_TASK INSTRUCTIONS_: Reproduce every line of the records below verbatim, leaving out the pictures.

_Stored items_:
- - -
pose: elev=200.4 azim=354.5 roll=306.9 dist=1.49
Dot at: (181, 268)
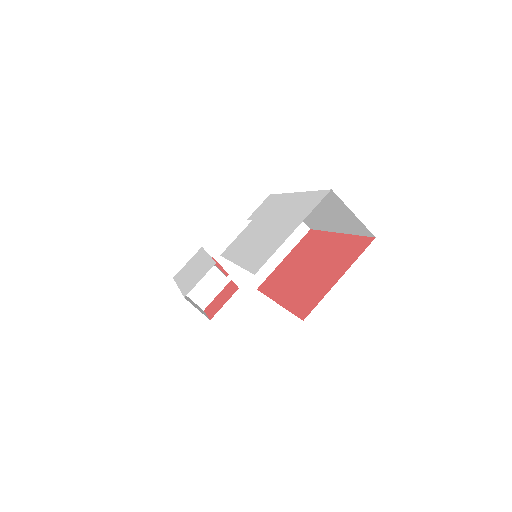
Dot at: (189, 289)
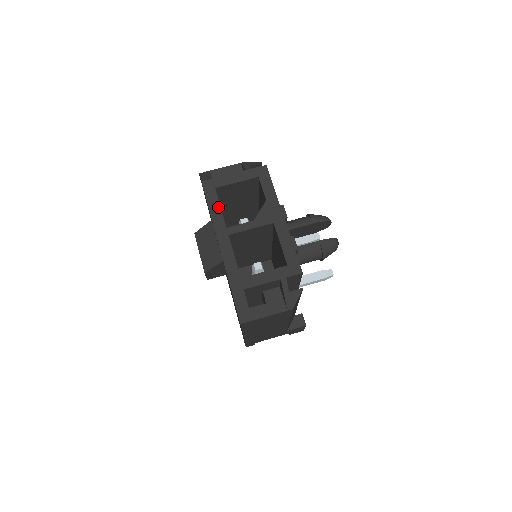
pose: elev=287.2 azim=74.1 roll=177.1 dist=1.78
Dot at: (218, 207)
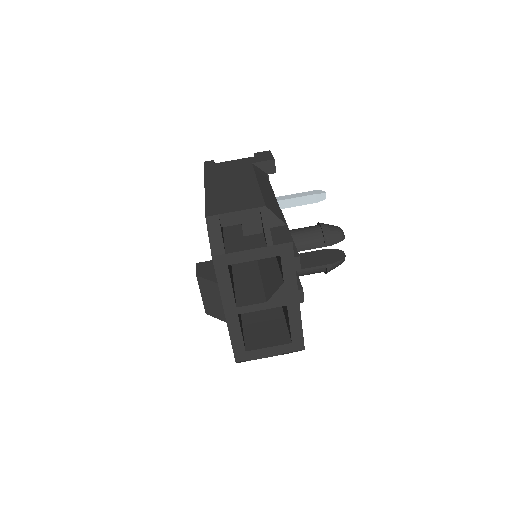
Dot at: (229, 286)
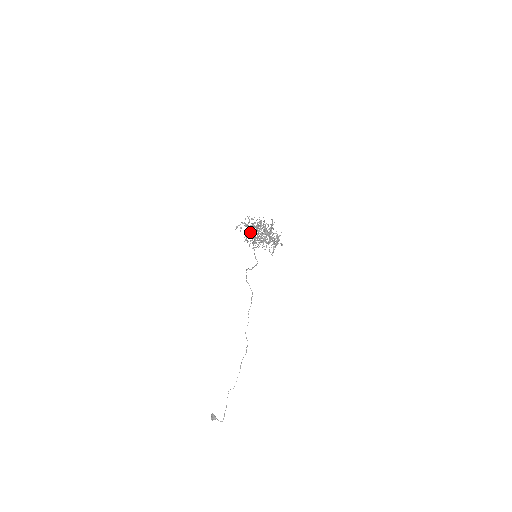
- - -
_WRITTEN ANSWER_:
pose: elev=200.4 azim=354.5 roll=306.9 dist=1.49
Dot at: (181, 268)
Dot at: (189, 289)
pose: elev=287.2 azim=74.1 roll=177.1 dist=1.78
Dot at: (218, 207)
Dot at: (229, 286)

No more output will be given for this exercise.